=== Excerpt provided ===

Rename Stability.Android.ProcessedCrashCounts OOM metrics |
|||||
Issue descriptionOOM in the code base refers to mmap() or VirtualAlloc() returning NULL, which is either (1) virtual address space exhaustion or (2) over size commit. However, in crash_metrics_reporter_andoid, OOM refers to (a) killed by Android low memory killer or (b) physical out of memory, and virtual_oom refers to (1)/(2) (what's called OOM in the other parts of the code base). We should rename the existing metrics for consistency.
,
Sep 6
so what are they being renamed to?
,
Sep 6
How about - virtual_oom -> oom - oom -> os_kill_or_physical_oom ?
,
Sep 6
I think "OOM" applies equally to all of these cases, so they all should have some sort of qualification what "OOM" it's referring to.
,
Sep 6
That's true, then - virtual_oom -> vas_exhausted_or_overcommit_oom - oom -> os_kill_or_physical_oom ?
,
Sep 6
Then can debate verbose-ness I guess. Is virtual_oom and os_or_physical_oom good enough? We don't need the variable name to explain exhaustively what all the cases are, as long as there is a comment explaining it somewhere.
,
Sep 6
What do you mean by other parts of the code referring to oom? Can you provide some example? Some code I know is referring to physical oom as oom, like oom metics reporter(which should probably include all kinds of oom) and The oom intervention code refers to oom for both cases of oom I'm trying to get the motivation behind renaming. It will also mess up the timeline view of the oom metrics we have right now.

=== Data records ===

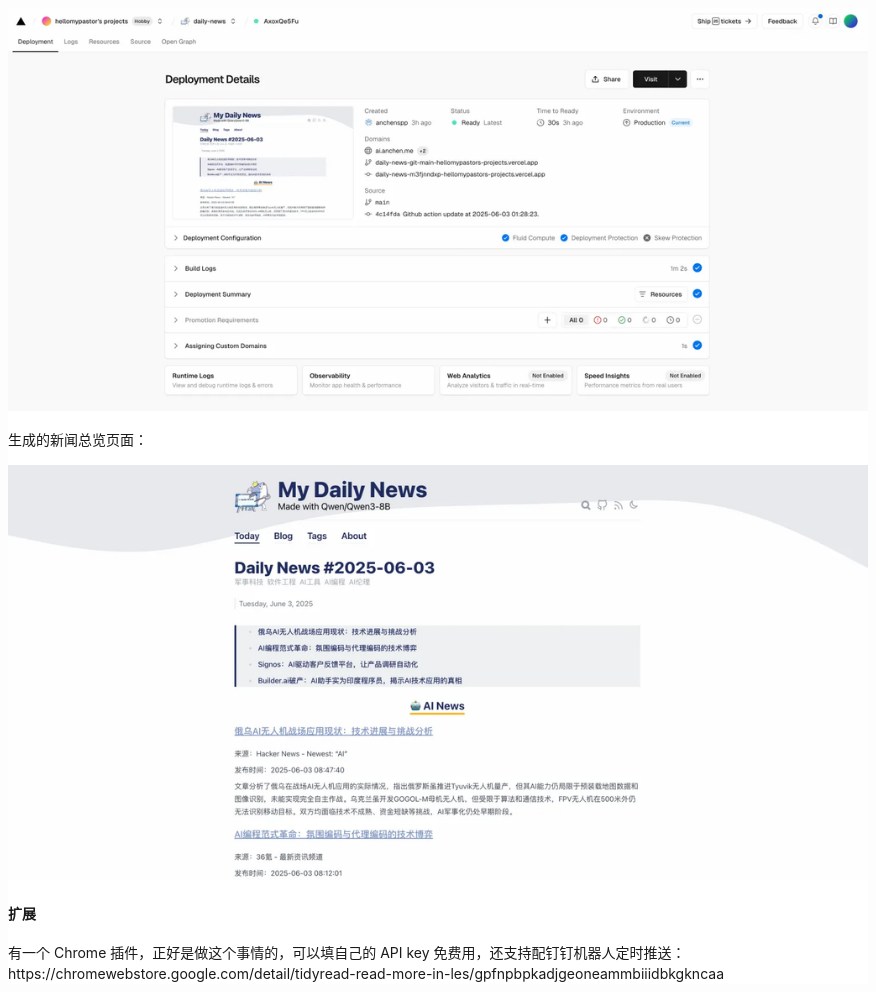 ![](快来领取你的免费AI每日新闻/vercel-deploy.png)

生成的新闻总览页面：

![](快来领取你的免费AI每日新闻/demo.png)

<h4 id="DvPwg">扩展</h4>
有一个 Chrome 插件，正好是做这个事情的，可以填自己的 API key 免费用，还支持配钉钉机器人定时推送：https://chromewebstore.google.com/detail/tidyread-read-more-in-les/gpfnpbpkadjgeoneammbiiidbkgkncaa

===

» Problems to work on
a: Translate this sentence from the thread on renaming OOM metrics into Spanish: "We should rename the existing metrics for consistency."
b: For each statement, say whether it agrees with the thread on renaming OOM metrics. Answer yes or no, and quote the words of the thread that decide it.
(i) In crash_metrics_reporter_andoid, virtual_oom refers to virtual address space exhaustion or over size commit.
(ii) One participant holds that the variable name must explain every case exhaustively.
(iii) The last message warns that renaming would disturb the timeline view of the current oom metrics.
c: Quote the stretch of the thread on renaming OOM metrics from "Rename Stability.Android.ProcessedCrashCounts OOM" through "metrics for consistency.".
The lines after the thread play no part in this exercise.

» Outputs by task
a: Deberíamos cambiar el nombre de las métricas existentes por coherencia.

b:
(i) Yes: "and virtual_oom refers to (1)/(2) (what's called OOM in the other parts of the code base)"
(ii) No: "We don't need the variable name to explain exhaustively what all the cases are, as long as there is a comment explaining it somewhere."
(iii) Yes: "It will also mess up the timeline view of the oom metrics we have right now."

c:
Rename Stability.Android.ProcessedCrashCounts OOM metrics |
|||||
Issue descriptionOOM in the code base refers to mmap() or VirtualAlloc() returning NULL, which is either (1) virtual address space exhaustion or (2) over size commit. However, in crash_metrics_reporter_andoid, OOM refers to (a) killed by Android low memory killer or (b) physical out of memory, and virtual_oom refers to (1)/(2) (what's called OOM in the other parts of the code base). We should rename the existing metrics for consistency.